*Required action*: Give back the full listing exactly as written.

Records for the task below:

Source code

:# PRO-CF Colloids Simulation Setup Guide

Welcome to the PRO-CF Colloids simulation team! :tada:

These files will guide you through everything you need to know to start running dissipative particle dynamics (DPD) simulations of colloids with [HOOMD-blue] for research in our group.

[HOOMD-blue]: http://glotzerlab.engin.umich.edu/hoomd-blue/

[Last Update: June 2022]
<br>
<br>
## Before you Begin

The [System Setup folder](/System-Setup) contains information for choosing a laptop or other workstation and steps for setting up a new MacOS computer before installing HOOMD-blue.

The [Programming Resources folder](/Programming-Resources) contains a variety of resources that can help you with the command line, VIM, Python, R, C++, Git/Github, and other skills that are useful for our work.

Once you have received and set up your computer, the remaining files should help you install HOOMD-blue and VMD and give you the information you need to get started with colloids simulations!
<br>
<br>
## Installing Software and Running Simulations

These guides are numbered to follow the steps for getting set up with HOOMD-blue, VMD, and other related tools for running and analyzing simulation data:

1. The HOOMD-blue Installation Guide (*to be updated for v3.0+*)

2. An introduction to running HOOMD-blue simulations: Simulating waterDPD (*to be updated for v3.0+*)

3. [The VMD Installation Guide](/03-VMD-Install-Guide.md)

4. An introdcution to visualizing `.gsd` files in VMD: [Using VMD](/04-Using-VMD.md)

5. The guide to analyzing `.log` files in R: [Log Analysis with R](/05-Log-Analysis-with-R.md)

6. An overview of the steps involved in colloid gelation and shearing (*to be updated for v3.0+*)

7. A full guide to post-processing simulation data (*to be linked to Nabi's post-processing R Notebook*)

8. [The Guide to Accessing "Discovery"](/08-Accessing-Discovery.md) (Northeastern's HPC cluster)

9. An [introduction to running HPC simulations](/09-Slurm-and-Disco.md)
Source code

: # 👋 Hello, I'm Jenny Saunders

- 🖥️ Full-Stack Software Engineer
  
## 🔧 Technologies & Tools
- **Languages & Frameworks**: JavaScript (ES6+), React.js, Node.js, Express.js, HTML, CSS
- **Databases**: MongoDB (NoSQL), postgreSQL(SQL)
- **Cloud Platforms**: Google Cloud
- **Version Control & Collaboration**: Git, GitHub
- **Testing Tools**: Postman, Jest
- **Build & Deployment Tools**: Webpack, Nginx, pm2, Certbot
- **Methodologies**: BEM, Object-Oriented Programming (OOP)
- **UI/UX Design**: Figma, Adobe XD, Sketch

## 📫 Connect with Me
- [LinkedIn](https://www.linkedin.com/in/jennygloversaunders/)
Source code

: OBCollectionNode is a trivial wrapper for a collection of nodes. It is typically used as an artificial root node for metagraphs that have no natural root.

End of Records for the task.

*Response to this exercise*:
Source code

:# PRO-CF Colloids Simulation Setup Guide

Welcome to the PRO-CF Colloids simulation team! :tada:

These files will guide you through everything you need to know to start running dissipative particle dynamics (DPD) simulations of colloids with [HOOMD-blue] for research in our group.

[HOOMD-blue]: http://glotzerlab.engin.umich.edu/hoomd-blue/

[Last Update: June 2022]
<br>
<br>
## Before you Begin

The [System Setup folder](/System-Setup) contains information for choosing a laptop or other workstation and steps for setting up a new MacOS computer before installing HOOMD-blue.

The [Programming Resources folder](/Programming-Resources) contains a variety of resources that can help you with the command line, VIM, Python, R, C++, Git/Github, and other skills that are useful for our work.

Once you have received and set up your computer, the remaining files should help you install HOOMD-blue and VMD and give you the information you need to get started with colloids simulations!
<br>
<br>
## Installing Software and Running Simulations

These guides are numbered to follow the steps for getting set up with HOOMD-blue, VMD, and other related tools for running and analyzing simulation data:

1. The HOOMD-blue Installation Guide (*to be updated for v3.0+*)

2. An introduction to running HOOMD-blue simulations: Simulating waterDPD (*to be updated for v3.0+*)

3. [The VMD Installation Guide](/03-VMD-Install-Guide.md)

4. An introdcution to visualizing `.gsd` files in VMD: [Using VMD](/04-Using-VMD.md)

5. The guide to analyzing `.log` files in R: [Log Analysis with R](/05-Log-Analysis-with-R.md)

6. An overview of the steps involved in colloid gelation and shearing (*to be updated for v3.0+*)

7. A full guide to post-processing simulation data (*to be linked to Nabi's post-processing R Notebook*)

8. [The Guide to Accessing "Discovery"](/08-Accessing-Discovery.md) (Northeastern's HPC cluster)

9. An [introduction to running HPC simulations](/09-Slurm-and-Disco.md)
Source code

: # 👋 Hello, I'm Jenny Saunders

- 🖥️ Full-Stack Software Engineer
  
## 🔧 Technologies & Tools
- **Languages & Frameworks**: JavaScript (ES6+), React.js, Node.js, Express.js, HTML, CSS
- **Databases**: MongoDB (NoSQL), postgreSQL(SQL)
- **Cloud Platforms**: Google Cloud
- **Version Control & Collaboration**: Git, GitHub
- **Testing Tools**: Postman, Jest
- **Build & Deployment Tools**: Webpack, Nginx, pm2, Certbot
- **Methodologies**: BEM, Object-Oriented Programming (OOP)
- **UI/UX Design**: Figma, Adobe XD, Sketch

## 📫 Connect with Me
- [LinkedIn](https://www.linkedin.com/in/jennygloversaunders/)
Source code

: OBCollectionNode is a trivial wrapper for a collection of nodes. It is typically used as an artificial root node for metagraphs that have no natural root.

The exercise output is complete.